En 2050 la population mondiale devrait atteindre les 10 milliards d’êtres humains.

Le monde doit rapidement trouver des solutions pour nourrir toute cette population en tenant compte des ressources limitées de la terre. De plus, des contraintes viennent s’ajouter avec le réchauffement climatique. Par exemple, les tempêtes à répétition qui fauchent les champs et détruisent les infrastructures, les sécheresses et le manque d’eau qui fait défaut aux plantes, ou bien les inondations qui font pourrir les récoltes sont des contraintes de plus en plus présentes dont il faut tenir compte.

Quelles solutions sont prévues ? Quelle piste avons-nous aujourd’hui ? Nous allons faire un tour d’horizon des solutions que les Hommes proposent, actuellement et dans les années à venir.

Cet article n’a pas vocation à trouver des réponses. Il constitue seulement un questionnement. Nous verrons dans un premier temps l’alimentation issue des produits végétaux et dans un second article, l’alimentation issue des produits animaliers.

 

Les graines

On sait que les graines sont la base de notre alimentation. Quel que soit notre régime, nous les consommons directement ou bien nous les donnons à des animaux ou des insectes que nous consommons par la suite. Elles sont donc le principal élément pour nourrir la population.

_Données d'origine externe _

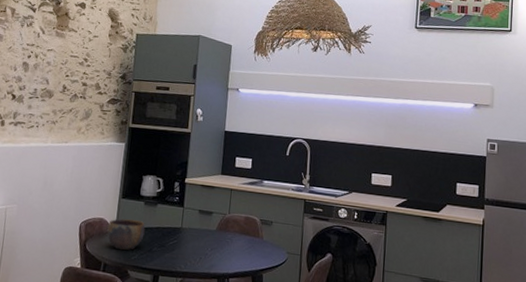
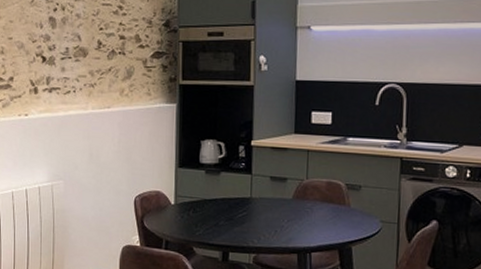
bowl: present [107,218,145,251] -> none [166,190,209,226]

Comment sont-elles gérées ? Leur utilisation aujourd’hui permettrait-elle de répondre au besoin alimentaire croissant ?

Il fut un temps où chaque cultivateur gardait les meilleures graines de sa récolte pour les semer l’année d’après. Mais, en France, à partir de 1922, les semences commencent à être répertoriées. C’est la création d’un registre de contrôle qui permet le suivi et la protection des graines d’une personne qui revendique sa trouvaille et son utilisation. Mais à l’époque cela n’empêche pas les autres cultivateurs d’utiliser n’importe quelle autre graine, le but étant seulement de protéger l’acquisition d’une nouvelle espèce.

Puis en 1941 et 1942, le GNIS (Groupement National Interprofessionnel des Semences) et le CTPS (Comité Technique Permanent de la Sélection) sont créés.

Et là, les choses se compliquent, puisque ces organisations interdisent la commercialisation de certaines graines. C’est-à-dire qu’un cultivateur ne peut plus, en France, cultiver et vendre n’importe quelle graine. Il faut impérativement qu’elles apparaissent sur la liste. Cela permet aujourd’hui à des multinationaux d’avoir la main mise et le monopole d’une partie des graines autorisées et commercialisées.

Le projet de base de 1922 était de protéger les obtentions végétales, mais en seulement une vingtaine d’années, ce principe de base à dérivé et a instauré une interdiction de vente de certaines plantes.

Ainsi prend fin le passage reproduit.